Given passage
=== Begin Enclosure ===

Occupation at the Tell Yassir, the presumed location of Magium, dates back to the Ubaid 2 period based on finds so clay sickles. Occupation continued in the Uruk period with finds including beveled rim bowls and "tall flowerpots" (Grosse Blumentopfe). There was then an absence of pottery remains until the Early Dynastic III period, suggesting a period of abandonment.

=== Akkadian Period ===
Malgium is also mentioned in the literary composition "Cuthean Legend of Naram-Sin" ie "He has summoned against me a mighty foe. [. . . ] battle against me as far as Malgium."

=== End Enclosure ===

Recorded data
=== Begin Enclosure ===

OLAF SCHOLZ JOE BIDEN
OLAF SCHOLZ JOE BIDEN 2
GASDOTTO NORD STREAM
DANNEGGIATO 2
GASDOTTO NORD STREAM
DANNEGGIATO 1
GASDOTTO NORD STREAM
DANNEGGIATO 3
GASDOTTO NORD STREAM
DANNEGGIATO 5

=== End Enclosure ===
=== Begin Enclosure ===

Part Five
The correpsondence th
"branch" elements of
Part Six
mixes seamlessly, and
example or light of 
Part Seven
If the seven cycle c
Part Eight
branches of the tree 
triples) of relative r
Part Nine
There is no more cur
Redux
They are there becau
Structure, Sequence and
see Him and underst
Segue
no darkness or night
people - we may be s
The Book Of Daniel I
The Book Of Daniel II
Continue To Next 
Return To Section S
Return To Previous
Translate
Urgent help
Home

=== End Enclosure ===

Activities
1. From the Malgium passage, return the words from "Occupation at the" to "period of abandonment." with no changes.
2. List every historical period named in the Malgium passage, including the one in its section heading.

Written answers
1.
Occupation at the Tell Yassir, the presumed location of Magium, dates back to the Ubaid 2 period based on finds so clay sickles. Occupation continued in the Uruk period with finds including beveled rim bowls and "tall flowerpots" (Grosse Blumentopfe). There was then an absence of pottery remains until the Early Dynastic III period, suggesting a period of abandonment.

2.
Ubaid 2 period
Uruk period
Early Dynastic III period
Akkadian Period